Concept Explanation: The arch meets the ground where height \(y = 0\). Setting \(9 - x^2 = 0\) gives \(x^2 = 9\), so \(x = 3\) and \(x = -3\). The total width is the distance between \(-3\) and \(3\), which is \(3 - (-3) = 6\) meters.

Correct Answer: Option C (36 sq. meters)

Concept Explanation: The area is given by the integral of the curve from \(x = -3\) to \(x = 3\). Area = \(\int_{-3}^{3} (9 - x^2) dx\). Since it's an even function, \(2 \int_{0}^{3} (9 - x^2) dx = 2 [9x - \frac{x^3}{3}]_{0}^{3} = 2 [27 - 9] = 2(18) = 36\) sq. meters.

Correct Answer: Option B (\(\frac{1}{\sqrt{10}}\))

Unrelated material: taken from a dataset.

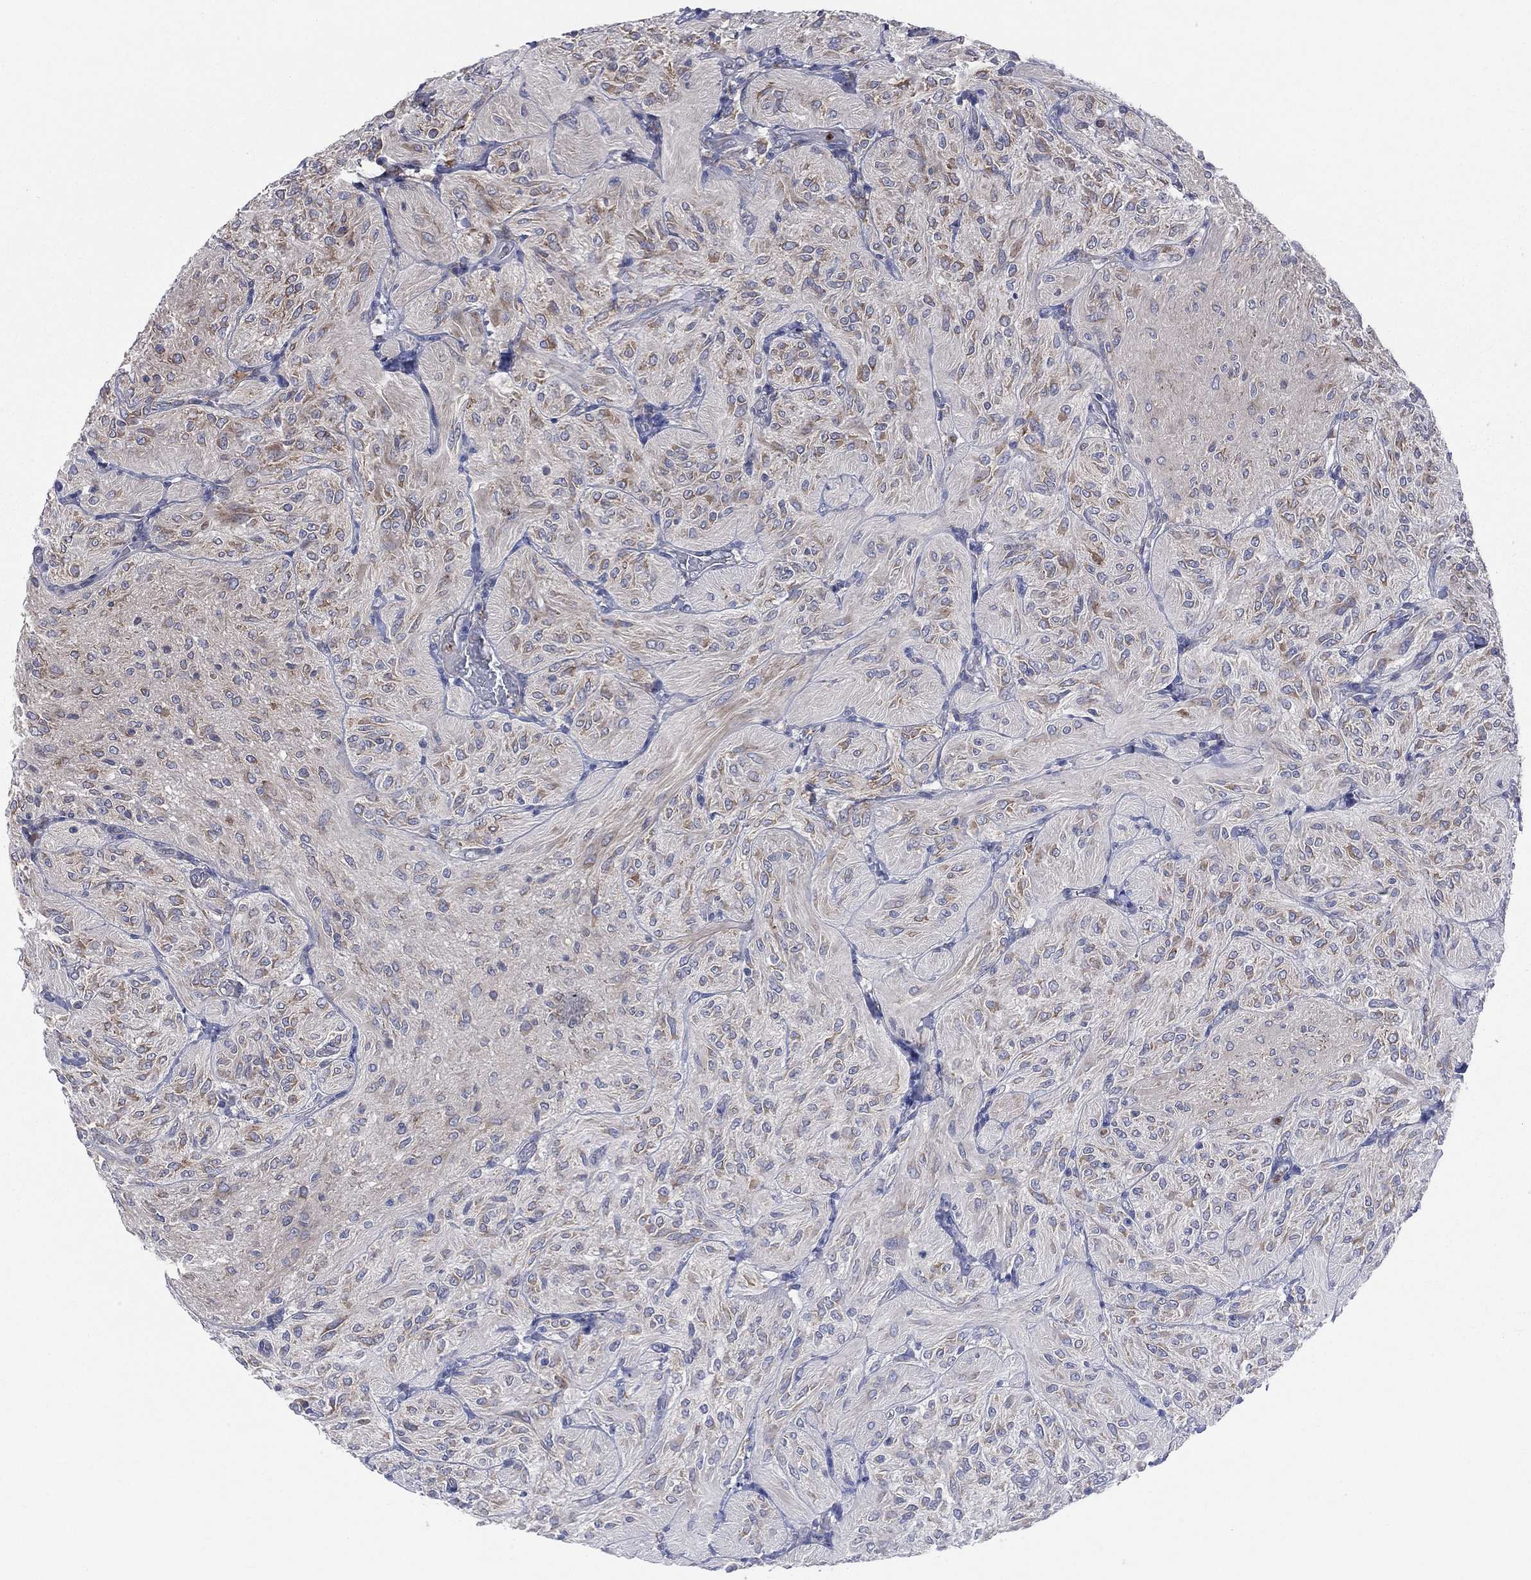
{"staining": {"intensity": "moderate", "quantity": "<25%", "location": "cytoplasmic/membranous"}, "tissue": "glioma", "cell_type": "Tumor cells", "image_type": "cancer", "snomed": [{"axis": "morphology", "description": "Glioma, malignant, Low grade"}, {"axis": "topography", "description": "Brain"}], "caption": "About <25% of tumor cells in human glioma display moderate cytoplasmic/membranous protein staining as visualized by brown immunohistochemical staining.", "gene": "CCDC159", "patient": {"sex": "male", "age": 3}}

Concept Explanation: Let \(\cos^{-1}\left(\frac{4}{5}\right) = \theta \implies \cos\theta = \frac{4}{5}\). We need to find \(\sin(\frac{\theta}{2})\). Using the half-angle formula: \(1 - 2\sin^2(\frac{\theta}{2}) = \cos\theta \implies 1 - 2\sin^2(\frac{\theta}{2}) = \frac{4}{5} \implies 2\sin^2(\frac{\theta}{2}) = \frac{1}{5} \implies \sin^2(\frac{\theta}{2}) = \frac{1}{10}\). Since \(\theta\) is in quadrant I, \(\sin(\frac{\theta}{2})\) is positive, so \(\frac{1}{\sqrt{10}}\).

Correct Answer: Option A (1)

Concept Explanation: While exponential forms of derivatives usually make the degree "not defined," this equation can be algebraically manipulated to isolate the derivative. Taking the natural logarithm of both sides gives \(\frac{dy}{dx} = \ln x\). Here, the highest order derivative has a power of 1, and the equation is a polynomial in its derivatives. So, the degree is 1.

Correct Answer: Option C (\(\pm 8\))

Concept Explanation: The property relating a matrix and its adjoint's determinant is \(|adj A| = |A|^{n-1}\), where \(n\) is the order of the matrix. Here \(n = 3\), so \(|adj A| = |A|^{3-1} = |A|^2\). We are given \(|A|^2 = 64\), which means \(|A| = \pm 8\).